To choose the ideal candidates, several firms have begun to depend on computer-administered exams rather than human interviewers. According to new research from Harvard Business School Assistant Professor Danielle Li and colleagues, we may have to score one for the machine in this situation.
In the 1950s and 1960s, job testing was popular as a means of screening through large candidate pools. Testing was phased out in favor of personal interviews when researchers questioned its effectiveness. Machine testing has resurfaced in smart new forms as a result of the growth of big data.
The main question is that what should be done with the information gathered with the help of AI and machine learning. The growth of AI has been thrown out of the pool when researchers have questioned its effectiveness, but due to growth in the field of Ai and big data, testing can be introduced, as the technology is improving.
Testing companies use a variety of different methods for choosing the ideal candidate; Personality test, skills assessment, maths, and logical problems. All the information gathered would be fed to machine learning algorithms which will determine which candidate is perfect for a particular scenario or condition.

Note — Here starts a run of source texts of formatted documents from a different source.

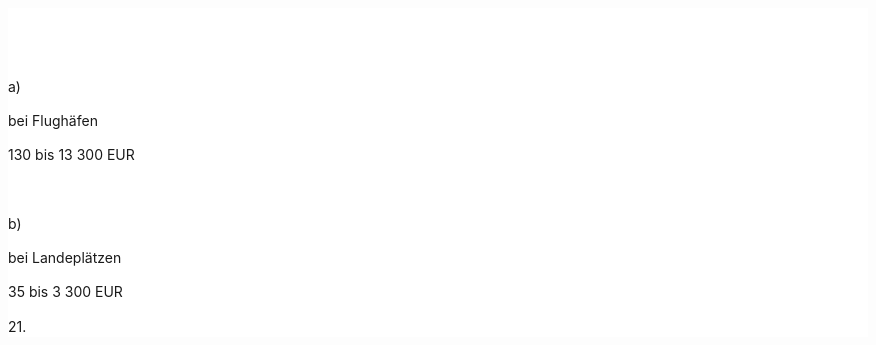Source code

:  

</td>

</tr>

<tr>

<td style align="left" valign="top" charoff="50">

 

</td>

<td style align="left" valign="top" charoff="50">

a)

</td>

<td style align="left" valign="top" charoff="50">

bei Flughäfen

</td>

<td style align="right" valign="bottom" charoff="50">

130 bis 13 300 EUR

</td>

</tr>

<tr>

<td style align="left" valign="top" charoff="50">

 

</td>

<td style align="left" valign="top" charoff="50">

b)

</td>

<td style align="left" valign="top" charoff="50">

bei Landeplätzen

</td>

<td style align="right" valign="bottom" charoff="50">

35 bis 3 300 EUR

</td>

</tr>

<tr>

<td style align="left" valign="top" charoff="50">

21\.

Hold On! The dilemma is how much this information should be valued in comparison to the more personal observations gained during job interviews.
Is it Effective:
AI interview software has been utilized by major organizations such as Hilton and Unilever, and an estimated 83 percent of US companies use some sort of AI in their HR operations.
According to Prasanna Tambe, an Associate Professor of Operations, Information, and Decisions at the University of Pennsylvania’s Wharton School of Business, “HR decision-making has always been based on recruiters’ prior experience and their intuition about a candidate.” “Because technology has made it easier than ever to apply for employment, recruiters are faced with ever-increasing stacks of candidates to assess, which takes time. Recruiters are interested in tools that can help them go through even more applicants and make well-informed decisions.”
According to a study, 73 percent of candidates had no idea they were engaging with a chatbot when they approached organizations to ask questions, and in most situations, candidates have no way of knowing AI was used to screen their application.
In an even more detailed apples-to-apples comparison, the researchers made use of two candidates for a job at the same time — one yellow and one green. When the yellow worker was employed as an exception and later on the green worker was hired, they put them head-to-head to see which one stayed longer. They discovered that the green workers who were passed over performed better, staying an average of 8% longer, meaning that the management would have been better off hiring the green worker in the first place rather than making the exception.
Why are humans so fallible?
It’s tough to predict from the data exactly what recruiting errors managers are making, but they’re presumably not purposely hiring people who aren’t up to the task. Managers are most likely putting up their best efforts to hire the ideal applicants. However, when compared to an algorithm that has access to far more data on worker outcomes and has been trained to spot these patterns, they are not as good at predicting that.”
Many things we often think of as connected with performance are not, according to studies in different situations; for example, school teachers with master’s degrees in education perform no better in their professions than those who do not. “ As a result, it’s likely that hiring managers are putting too much emphasis on things that look nice on paper but don’t matter much in reality.
Is this the end of the conflict between man and machine? Certainly not!
When it comes to hiring decision, there can be many aspects which should consider while deciding which is the ideal candidate while hiring the ideal candidate. However, when it comes to the types of hiring decisions examined in the study, it may be time to admit that there are some things that machines can do better than people. It’s easy for people to believe that they’re acquiring useful information from interviews, and their judgment is valuable, but is it more important than quantitative information?